Moody’s ups growth forecast to 8% for FY24; India to remain fastest growing G20 nation

Moody’s ups growth forecast to 8% for FY24; India to remain fastest growing G20 nation

New Delhi | Moody's Ratings on Thursday raised India's GDP growth forecast for FY24 to around 8 per cent from 6.6 per cent on the back of strong domestic consumption and capital expenditure.

The estimate comes a day after RBI Governor Shaktikanta Das said the economic growth in the current financial year could be close to 8 per cent in view of the third quarter GDP data released by the government.

The latest estimate of Moody's is about 140 basis points higher than the earlier projection of 6.6 per cent made in November 2023.

The National Statistical Office (NSO) has projected 8.4 per cent growth in December quarter of the current financial year. It has also revised GDP estimates for the first and second quarters to 8.2 per cent and 8.1 per cent from 7.8 per cent and 7.6 per cent, respectively.

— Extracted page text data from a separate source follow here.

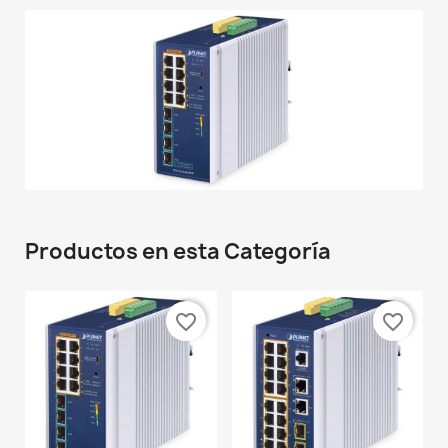
Productos en esta Categoría
favorite_border
favorite_border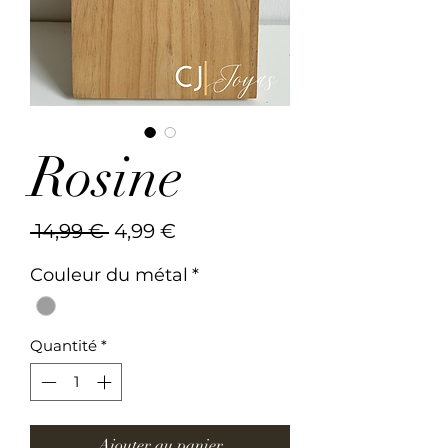
Rosine
Prix
Prix
 14,99 € 
4,99 €
original
promotionnel
Couleur du métal
*
Quantité
*
Ajouter au panier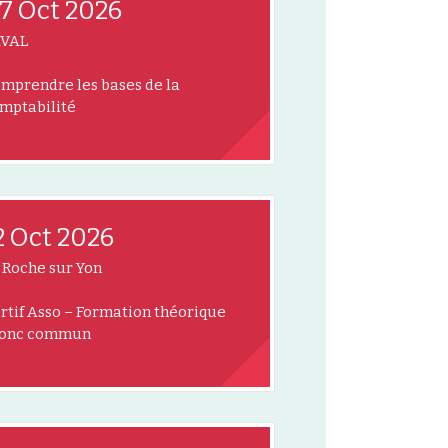
7 Oct 2026
AVAL
mprendre les bases de la
mptabilité
2 Oct 2026
 Roche sur Yon
rtif Asso – Formation théorique
ronc commun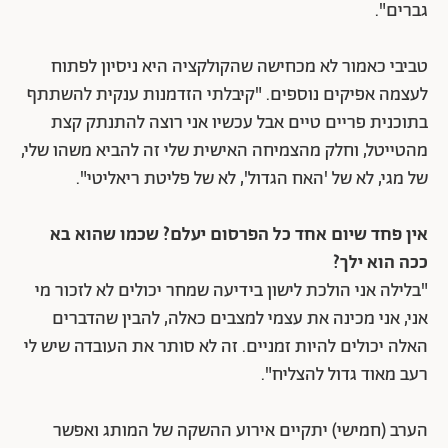
גברים".
טביבי כאמור לא מכחישה שהקולקציה היא ניסיון לפתוח
לעצמה אפיקים נוספים. "קיבלתי הזדמנות ענקית להשתתף
בתוכנית פריים טיים אבל עכשיו אני רוצה להתנתק קצת
מהטייטל, וחלק מהצמיחה האישית שלי זה להביא משהו שלי,
של מגי, לא של 'האח הגדול', לא של פליטת ריאליטי".
אין פחד שיום אחד כל הפרסום יעלם? שכמו שהוא בא
ככה הוא ילך?
"בלילה אני הולכת לישון בידיעה שמחר יכולים לא לזכור מי
אני, אני מכינה את עצמי למצבים כאלה, להבין שהדברים
האלה יכולים להיות זמניים. זה לא סותר את העובדה שיש לי
רעב מאוד גדול להצליח".
הערב (חמישי) יתקיים אירוע ההשקה של המותג ואפשר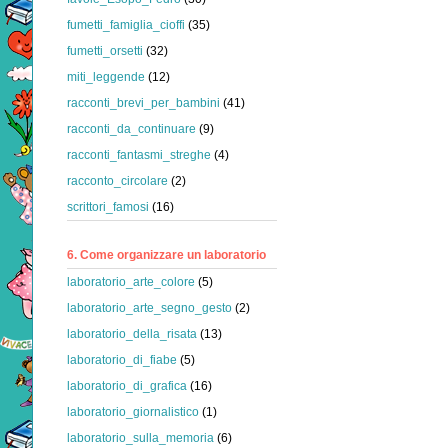
fumetti_famiglia_cioffi
(35)
fumetti_orsetti
(32)
miti_leggende
(12)
racconti_brevi_per_bambini
(41)
racconti_da_continuare
(9)
racconti_fantasmi_streghe
(4)
racconto_circolare
(2)
scrittori_famosi
(16)
6. Come organizzare un laboratorio
laboratorio_arte_colore
(5)
laboratorio_arte_segno_gesto
(2)
laboratorio_della_risata
(13)
laboratorio_di_fiabe
(5)
laboratorio_di_grafica
(16)
laboratorio_giornalistico
(1)
laboratorio_sulla_memoria
(6)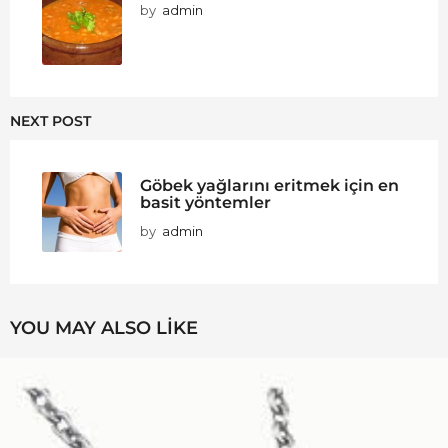
by
admin
NEXT POST
Göbek yağlarını eritmek için en
basit yöntemler
by
admin
YOU MAY ALSO LIKE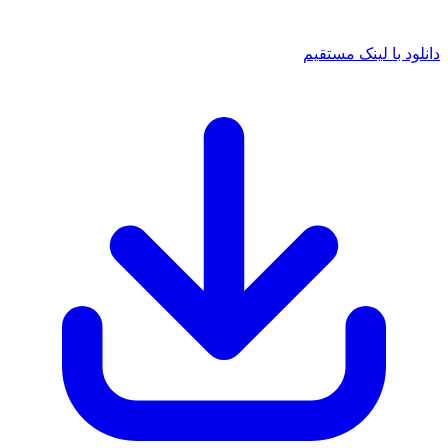
دانلود با لینک مستقیم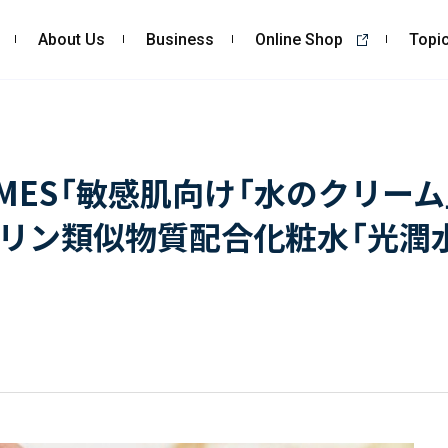
About Us
Business
Online Shop
Topi
About Us
Business
私たちの強み
コンサルティング
IMES「敏感肌向け「水のクリーム
会社概要・沿革
依頼・受託調査
リン類似物質配合化粧水「光潤
CSR
- 市場調査
- 競合調査
- アンケート調査
- クイックリサーチ
自主企画調査
お客様の声
Topics
Recruit
ALL
採用TOP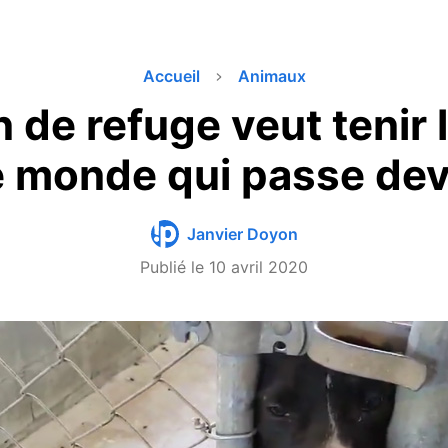
Accueil
Animaux
 de refuge veut tenir 
e monde qui passe dev
Janvier Doyon
Publié le
10 avril 2020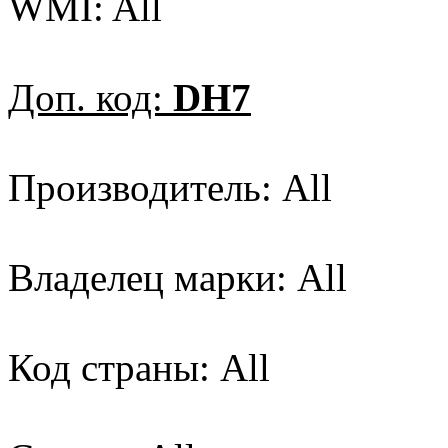
WMI: All
Доп. код:
DH7
Производитель: All
Владелец марки: All
Код страны: All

"We expect India to be the fastest-growing economy among major G20 countries, with its real GDP growth to accelerate to around 8 per cent in the fiscal year ending March 2024 (fiscal 2023-24) from 7 per cent in fiscal 2022-23," Moody's said in a report.

Government capital expenditure and strong domestic consumption will underpin India's economic growth. Moreover, India is poised to benefit from increased global trade and investment opportunities arising from companies' strategies to diversify away from China, it said.

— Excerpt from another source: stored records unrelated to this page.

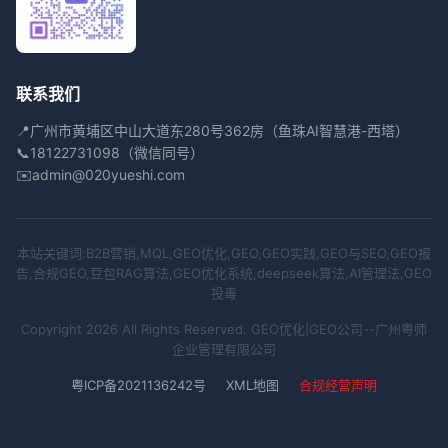
联系我们
📍
广州市黄埔区中山大道东280号362房（鱼珠AI智慧港-西塔）
📞
18122731098（微信同号）
✉️
admin@020yueshi.com
本站关键词:B2B营销,MQL,GEO优化,GEO,GEO实践,GEO与SEO,GEO报
告,合规GEO,豆包RAG算法,GEO优化系统,deepseek算法,AI管理法,GEO
投毒
Copyright 2026 All Rights Reserved. GEO优化|GEO公司--广州粤师
企业管理有限公司
粤ICP备2021136242号
XML地图
合规经营声明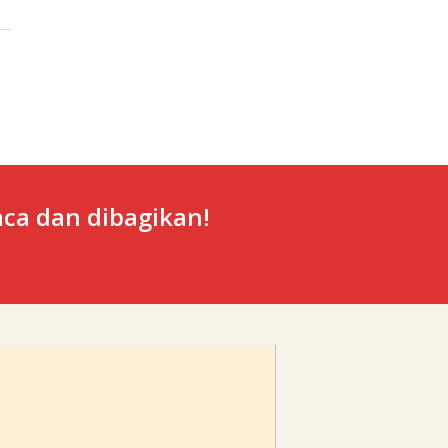
ca dan dibagikan!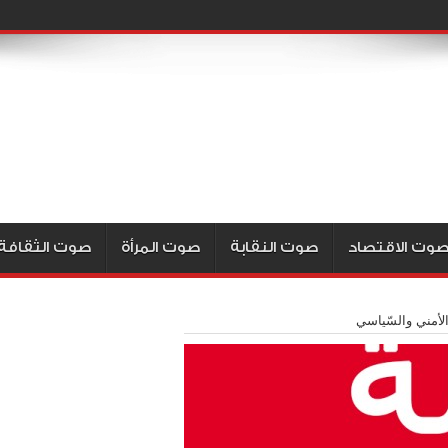
وت الاقتصاد
صوت النقابة
صوت المرأة
صوت الثقافة
لأمني والسّياسي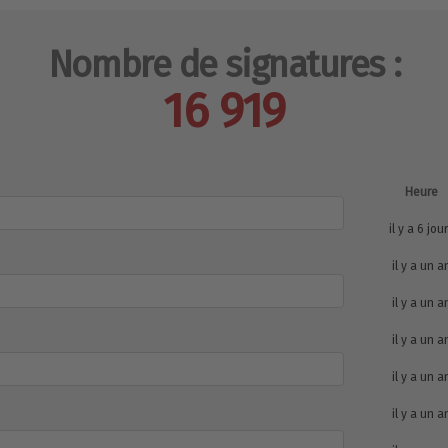
Nombre de signatures :
16 919
Heure
il y a 6 jou
il y a un a
il y a un a
il y a un a
il y a un a
il y a un a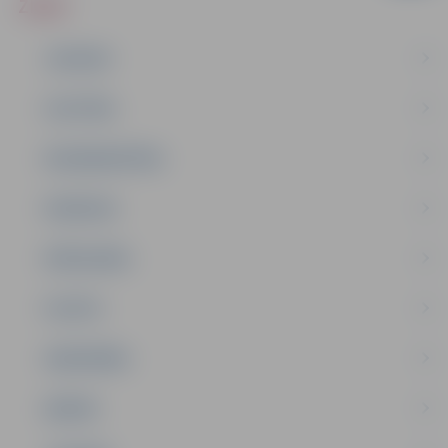
ZIŅAS
JAUNUMI
IZGLĪTĪBA
NODARBINĀTĪBA
PASĀKUMI
PAŠVALDĪBA
PILSĒTA
SABIEDRĪBA
ĢIMENE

"We expect India's inflation rate will decline to 5.5 per cent in 2023-24 from a peak of 6.7 per cent in fiscal 2022-23, and further disinflation will support monetary easing going forward," it said.

With regard to the banking sector, the report said, non-performing assets (NPAs) will continue to fall as the operating environment improves.

The system wide NPA ratio dropped to 3.2 per cent as at September-end 2023 from a peak of 11.2 per cent at the end of March 2018 because of recoveries and write-offs of legacy problem loans.

Slippage ratios – or the ratios of newly accredited NPAs to total standard assets during a period – will stay low, helped by India's strong economic growth, it said.

"We expect banks' Common Equity Tier 1 ratios to decline 50-80 basis points because of increase in risk weights for exposures to NBFCs and unsecured retail loans," Moody's said.

Still, banks' capitalization will remain strong as their internal capital generation keeps pace with capital consumption, it said, adding, they will also be able to raise capital easily if needed, given India's buoyant equity market.

On the profitability, the report said, it will remain at healthy levels but Net Interest Margin will witness marginal decline as banks reprice maturing deposits at higher rates to fully reflect previous hikes in prevailing interest rates.

The banking sector's profitability has improved substantially in the past five years mainly because of decrease in loan-loss provisions amid improvements in asset quality, it said.

Banks' funding has tightened in the past two years as credit growth has outpaced deposit expansion, with the system wide loan-to-deposit ratio (LDR) rising to 75.1 per cent as of March 31, 2023 from 64.9 per cent two years earlier.

LDRs are unlikely to rise further, however, as loan growth slows, banks' liquidity will remain adequate thanks to existing regulatory requirements.